In a few hours, I will say to members of my congregation, “Remember that you are dust and to dust you shall return” while I make a cross of ashes on their foreheads or hands. It’s a reminder of our mortality, that we are created from the ash of the earth and one day will return to the earth.
Today is Ash Wednesday and the beginning of Lent. The beginning of the journey into the wilderness, the path towards the cross and eventually the resurrection of Jesus.
Lent is a contemplative time, a time of journeying with Jesus in his final moments on earth. It’s 40 days (not including Sundays) of darkness and self-reflection of our faith. Eventually light will prevail but until then, we’ve got 40 days of wilderness, desert, and darkness.
For most, Lent is a way of deepening one’s faith by engaging in a spiritual practice. Usually it’s by giving up something. Fish Fry Fridays remind many to not eat meat on Fridays in Lent. Or some give up soda or alcohol. If that practice works for you – go for it.
Giving up something for Lent wasn’t a thing I grew up with. Over the years I’ve tried the spiritual practice. I attempted to give up Diet Coke for Lent long ago. It lasted 2 weeks. I suppose the idea of giving up something for 40 days brings us closer to God, like the monks who take vows of silence. It’s simply not me.
Instead I opt for a different sort of spiritual practice this time of year.
The last 2 years I’ve taken pictures and posted them to social media of where I saw God each day. One year I tried to write a note to different people each day. That didn’t last that long either but I liked the practice of sending love and greetings to special people in my life.
This year I’ve decided to do a Gratitude Challenge. Some do this during the fall around Thanksgiving. Instead I’m doing it for Lent, because there is much to be grateful for, isn’t there? Why should we only give thanks one time a year? Why should giving thanks during Lent be any less important?

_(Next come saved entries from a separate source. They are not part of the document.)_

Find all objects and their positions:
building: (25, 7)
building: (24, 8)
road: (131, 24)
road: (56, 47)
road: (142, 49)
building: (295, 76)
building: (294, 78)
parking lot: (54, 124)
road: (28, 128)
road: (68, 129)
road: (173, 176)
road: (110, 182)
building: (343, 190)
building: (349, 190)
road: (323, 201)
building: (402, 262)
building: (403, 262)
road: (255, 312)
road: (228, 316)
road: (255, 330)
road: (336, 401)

Author Diana Bass posted on her Facebook page this past Monday, “This Lent, add some gratitude practices to your journey. Keep a gratitude journal, write thank you letters to someone you appreciate, surprise friends with thank you gifts, do gratitude prayers and meditations. Thanks doesn’t have to wait for Thanksgiving. Thanks is central to deepened faith, strengthened hope, and the fullness of love.”
I LOVE that last sentence!
That’s what I’m going to do. I’m going to walk my Lenten, wilderness journey with gratitude in hopes of deepening my faith, strengthening my hope and feeling the fullness of love in my life.
Because I like to see progress, to feel something tangible with my fingers, I’m going to write down one gratitude a day and place it in a jar. Eventually those notes will be arranged and placed in my 2018 Project Life scrapbook.
I doubt there will be one day when I cannot come up with something. Every day presents us with little things to be thankful for. So it’s kind of fun and exciting to feel the suspense of what each day might bring. Who knows what sorts of gratitude will present itself each day for 40 days?
To begin, this one hit me this morning as I sat at the car dealer, waiting for my car:
I’m thankful for flexibility in my job so I can take a morning and get my car fixed.
Dear Readers, what are you doing this Lent? Or perhaps the better question is: What are you thankful for?